• WHAT NEEDS TO BE DONE: Give back exactly the lines of the material below that start at the line containing "în câteva ore" and end at the line containing "Un bărbat din Secusigiu nu a mai ținut cont", and no others.

• EXCERPTED DATA:

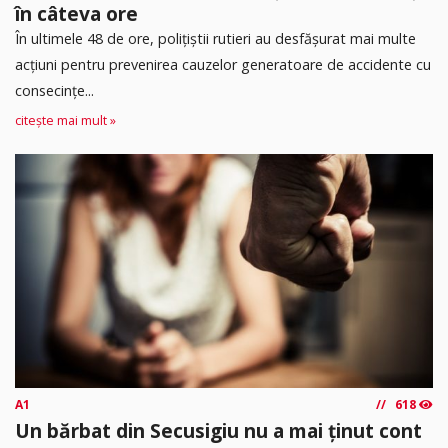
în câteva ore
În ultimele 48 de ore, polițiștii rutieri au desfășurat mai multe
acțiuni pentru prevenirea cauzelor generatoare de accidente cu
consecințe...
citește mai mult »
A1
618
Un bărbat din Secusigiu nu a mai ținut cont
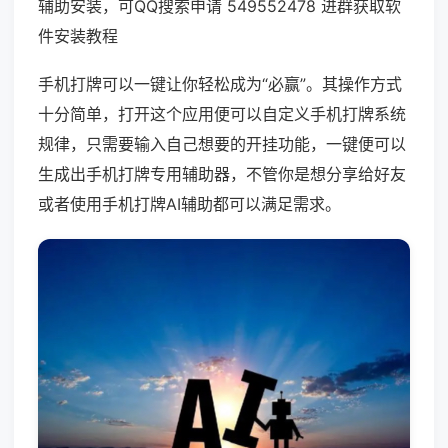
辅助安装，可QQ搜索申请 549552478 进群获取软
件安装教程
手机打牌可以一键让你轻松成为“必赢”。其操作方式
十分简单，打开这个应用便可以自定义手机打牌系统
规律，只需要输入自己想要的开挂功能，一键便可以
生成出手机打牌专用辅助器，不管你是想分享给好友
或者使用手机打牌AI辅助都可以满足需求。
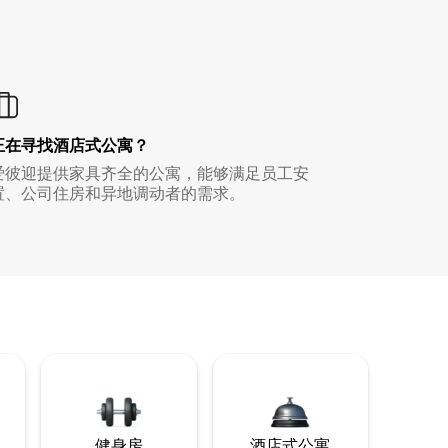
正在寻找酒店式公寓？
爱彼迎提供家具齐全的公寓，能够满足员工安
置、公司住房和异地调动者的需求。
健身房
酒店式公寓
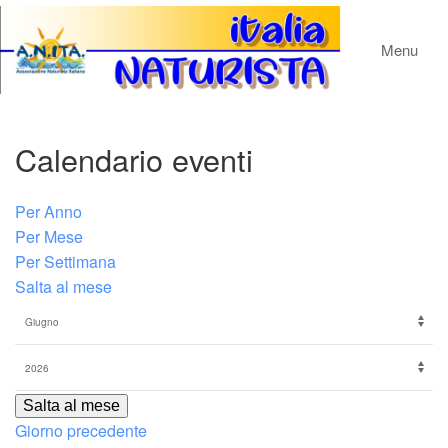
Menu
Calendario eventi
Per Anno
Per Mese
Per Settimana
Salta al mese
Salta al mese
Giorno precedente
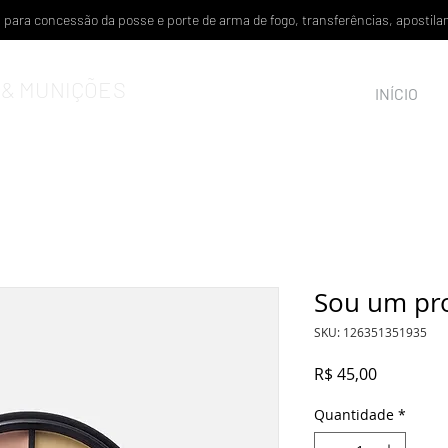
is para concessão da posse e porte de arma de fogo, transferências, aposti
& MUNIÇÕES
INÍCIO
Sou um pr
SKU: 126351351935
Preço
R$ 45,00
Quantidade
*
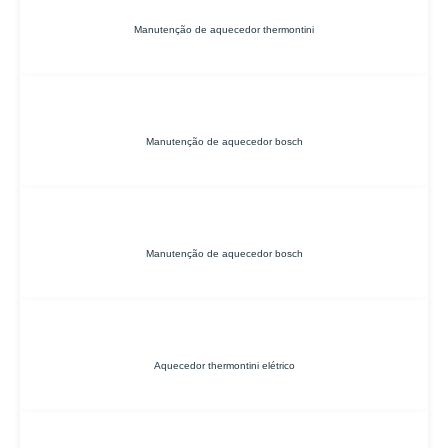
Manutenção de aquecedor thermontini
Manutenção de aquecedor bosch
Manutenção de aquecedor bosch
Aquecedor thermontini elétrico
* * *
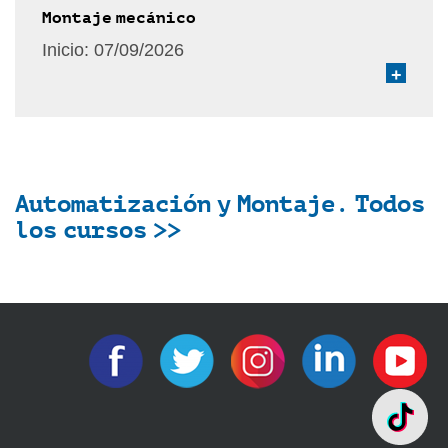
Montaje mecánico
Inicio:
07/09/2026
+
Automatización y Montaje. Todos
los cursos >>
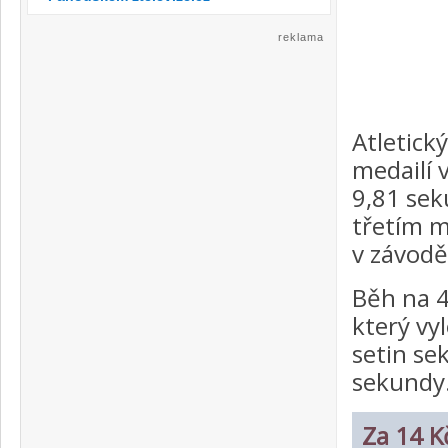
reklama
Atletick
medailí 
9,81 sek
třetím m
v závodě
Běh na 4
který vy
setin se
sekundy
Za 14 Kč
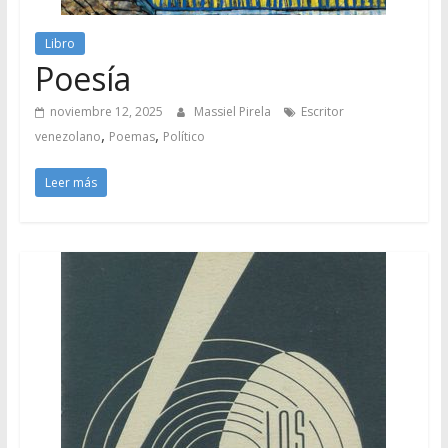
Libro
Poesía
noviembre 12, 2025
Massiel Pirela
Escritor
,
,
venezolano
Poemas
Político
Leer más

• SOLUTION FOR THIS EXERCISE:
în câteva ore
În ultimele 48 de ore, polițiștii rutieri au desfășurat mai multe
acțiuni pentru prevenirea cauzelor generatoare de accidente cu
consecințe...
citește mai mult »
A1
618
Un bărbat din Secusigiu nu a mai ținut cont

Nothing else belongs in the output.